Elle lui décocha un coup de talon dans la mâchoire et se redressa, le dos collé au mur. La coupure de son mollet n'était pas profonde, mais c'étaient les blessures internes qui l'inquiétaient plus. Il lui fallait une bonne dose de concentration pour réduire les inflammations et le début d'hémorragie qu'elle ressentait. Elle allait devoir jouer sur deux tableaux et elle ignorait combien de temps elle pourrait tenir sans le tuer. Il revint à la charge, furieux et bien loin de s'imaginer tout ce qui trottait dans la tête de la jeune femme.
— Fille du Maréchal ou pas, j'aurais ce que je veux, sois-en sûre, affirma-t-il, irascible.
Elle l'esquiva une première fois et lui donna un coup de coude en minimisant ses déplacements. Le second coup entailla son bras gauche. Quelqu'un frappa.

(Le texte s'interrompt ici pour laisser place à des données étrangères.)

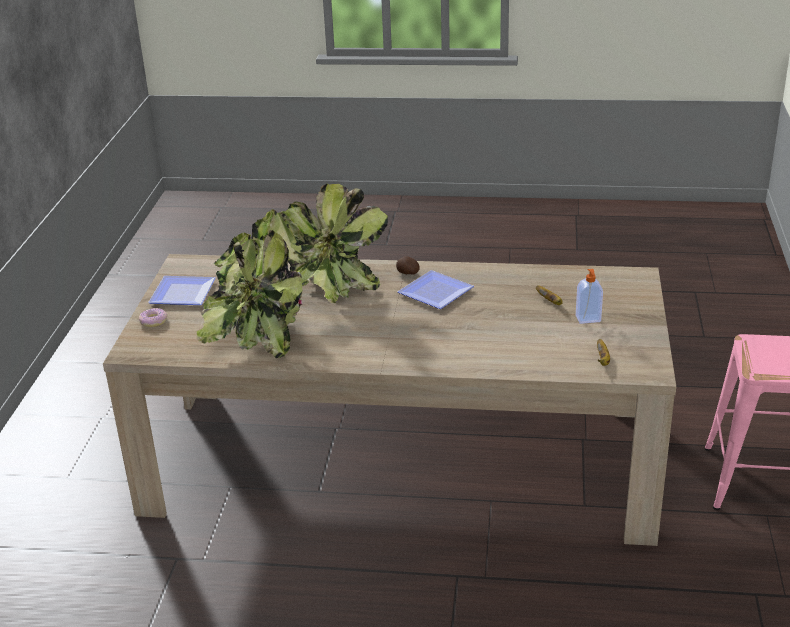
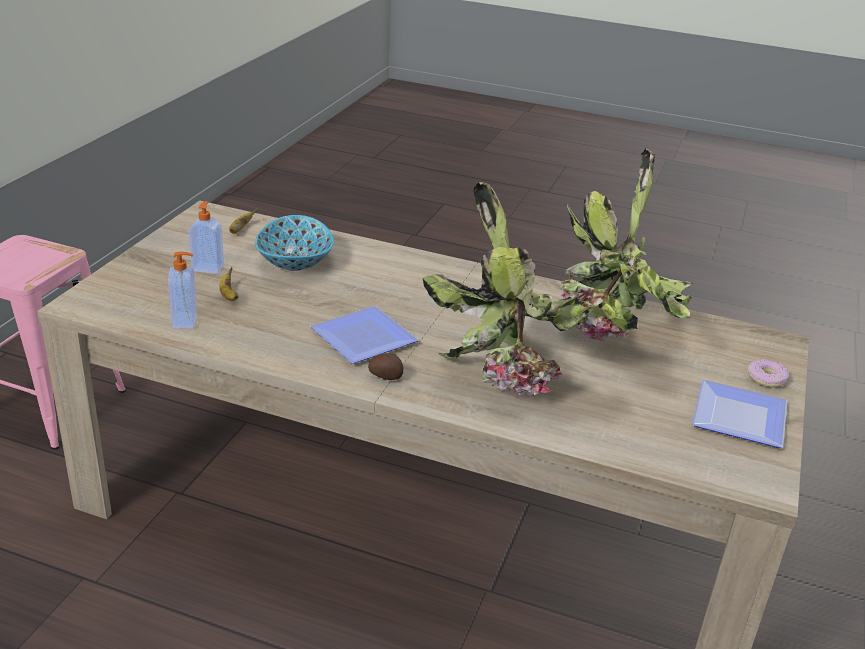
camera: 170 degrees left, 0 degrees up
none -> soap dispenser [168,251,197,328]
none -> bowl [255,215,334,271]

— Je n'ai pas fini, revenez plus tard, beugla le capitaine.
— Monsieur, le Maréchal Grisfald est en route. Il sera là dans moins de dix minutes.
Le capitaine fixa la porte, irrité puis alla l'ouvrir. Un brigadier se tenait tout droit, il écarquilla les yeux en voyant le couteau.
— Entrez et prenez cela, dit-il en tendant l'arme à l'homme. C'est une ennemie de la Ligue, elle m'a attaqué et j'ai dû me défendre. Je vais aller prendre les formulaires pour l'exécution.
L'officier opina en serrant le manche ensanglanté. Il posa un regard affligé sur la jeune femme puis avança plus près de l'entrée.
— Grendel ? Ramenez-moi le fusil de maîtrise, réclama-t-il avant de revenir à Noam. Et vous, vous allez rester bien sage.
La jeune femme observa le manège, écœurée et se laissa glisser au sol sans lâcher des yeux l'homme qui avait remplacé le capitaine. Les minutes s'écoulèrent et le membre du Contrôle s'impatienta, changeant le poignard de main. Un échange de voix dans le couloir l'interpella et il se plaça dans l'encadrement de la porte. Rapidement, il rentra dans la pièce, se figeant. Noam comprit que son père était là. Ce dernier entra, il était impressionnant tant par sa prestance que sa carrure. Ses iris sombres dévisagèrent Noam, la main flattant le pommeau de son sabre. Il revint au gradé qui s'était mis au garde-à-vous.
— Vous savez ce qui s'est passé ici ? questionna-t-il d'une voix posée.
— Oui, Maréchal. Le Capitaine Bla... expliqua-t-il.
Le haut dignitaire militaire sortit prestement son arme et trancha la tête du brigadier. Un ligne écarlate orna le mur blanc. Sous le corps, des fils sanglants suivirent les sillons du carrelage.
Noam resta bouche bée, elle se redressa le plus droit possible, passant outre ses blessures. Il la jaugea un moment en essuyant la lame avec un chiffon propre qu'il jeta sur le cadavre.
— Lieutenant-colonel Harch !
Un quadragénaire se précipita à l'intérieur de la salle.
— Qu'elle soit soignée. Vous l'emmènerez ensuite au domaine, exigea-t-il avant de quitter la salle.
— À vos ordres.
L'officier s'exécuta et Noam se laissa faire. Elle n'avait pas d'autres alternatives.